3. Your estate plan could become more complex

Including pensions within inheritance tax rules could also make things more complex when your estate is being settled.

Your pension may now need to be considered alongside your other assets, which can make the process more detailed for those handling your affairs. For your family, this could mean working more closely with pension providers and navigating decisions they might not have faced before.

You don’t necessarily need to think of yourself as “wealthy” to be affected.

A real-life scenario: how this could play out

Imagine a couple who’ve spent years building a comfortable life together. They own a home worth £600,000, have £200,000 set aside in ISAs, and a pension pot of £400,000.

Up until now, that pension may have sat in the background, not counted as part of their estate for inheritance tax. But from 2027, that same pension could suddenly become part of the picture, taking the total value of their estate to £1.2 million.

For them, that could mean:

  • moving above the inheritance tax threshold when they hadn’t expected to
  • a larger tax bill than planned
  • and potentially less of their hard-earned wealth reaching the people they care about

It also highlights something many families are beginning to realise – you don’t necessarily need to think of yourself as “wealthy” to be affected. Rising property values and years of careful saving can add up, and changes like this may bring more people into the inheritance tax net than they ever anticipated.

Every situation will be different, of course. But it’s a useful reminder that what once felt straightforward may now need a closer look, and that pensions could start to play a much more visible role in your overall estate.

Reviewing your plans ahead of 2027

The 2027 reform represents a major shake-up in how pensions are treated for inheritance tax purposes.

Pensions will remain a valuable part of retirement planning, but strategies that once worked well may need to evolve.

A personal review could help you:

  • understand how the changes affect your estate
  • reconsider how and when you draw income
  • ensure your plans reflect both your needs and your family’s future

Get in touch

If you’re unsure how these changes could affect you, you don’t need to figure it out by yourself. An Amber River financial adviser can help you understand what the 2027 changes mean for your specific situation, review your current plans, and explore options that align with your goals.

For qualified and regulated advice, speak to an Amber River financial planner. To set up an initial appointment, 0800 915 0000. Alternatively, you can use our contact form to arrange an appointment.

FAQs

Will pensions be subject to inheritance tax from 2027?

From 6 April 2027, most unused pension funds are expected to be included in the value of an estate for inheritance tax purposes. This means pensions, which were previously outside the estate, could now increase the likelihood of an inheritance tax liability depending on your overall wealth.

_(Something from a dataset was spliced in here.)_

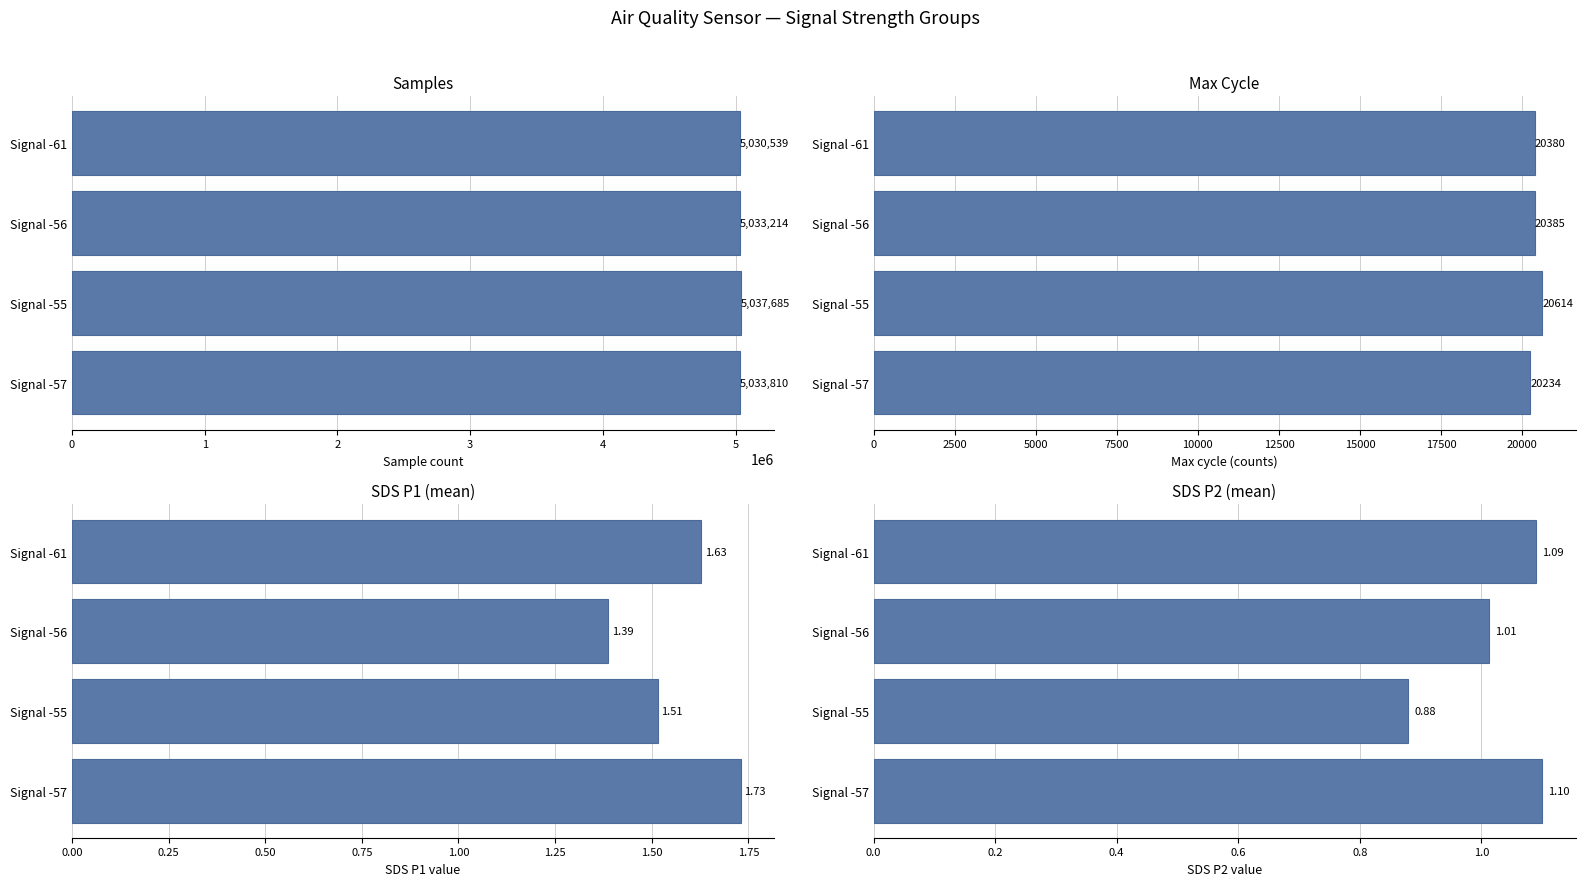

What are all the series names shown in the legend?

Samples, Max_cycle, SDS_P1, SDS_P2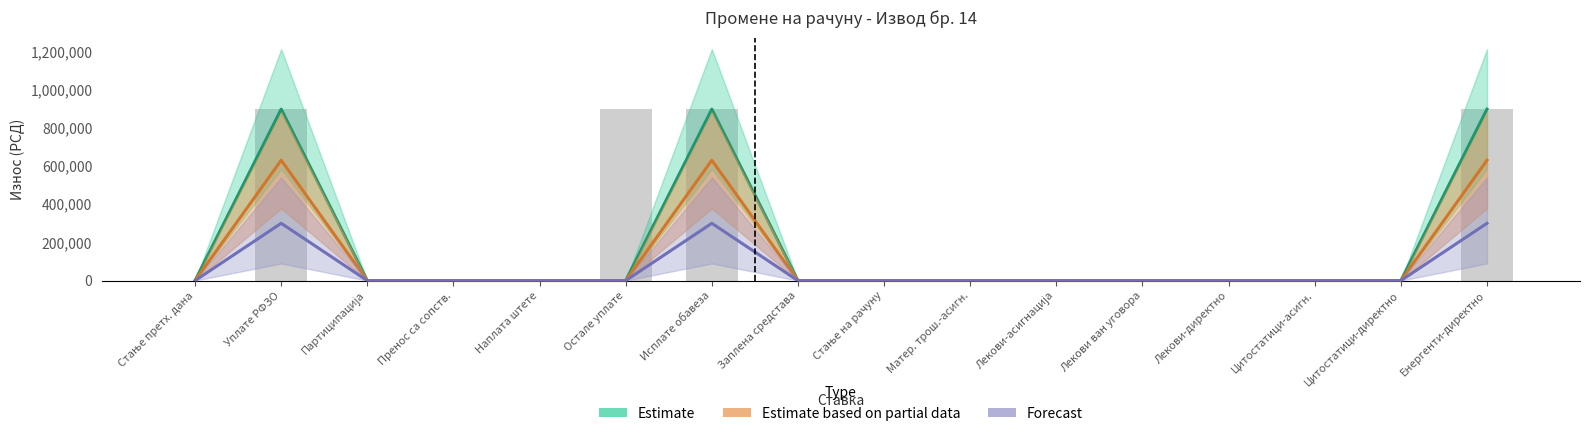

How many values in Forecast are above zero?

3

Will the spousal exemption still apply to pensions?

Current rules suggest that assets passed between spouses or civil partners will remain exempt from inheritance tax, including pensions. However, once inherited, those pension funds could form part of the surviving spouse’s estate, meaning tax may still apply later.

Will beneficiaries pay tax on inherited pensions?

Potentially yes. Beneficiaries may face inheritance tax on the pension fund and, in some cases, income tax when withdrawing money. The overall tax treatment will depend on individual circumstances, including the age at death and how benefits are taken.

Should I start drawing my pension earlier?

It depends on your situation, but the changes might prompt some people to review how they use their pension. A more balanced approach, drawing from different assets over time, may become more relevant than preserving pensions entirely.

Do I need to update my beneficiary nominations?

It’s worth reviewing them to ensure they still reflect your wishes and align with your wider estate plan. As pensions may now form part of the inheritance tax calculation, consistency across your arrangements becomes more important.

Disclaimer

The information within this article was correct at the time of publishing, but laws and tax rules are subject to change. Your circumstances and where you live in the UK may also have an impact on your tax treatment.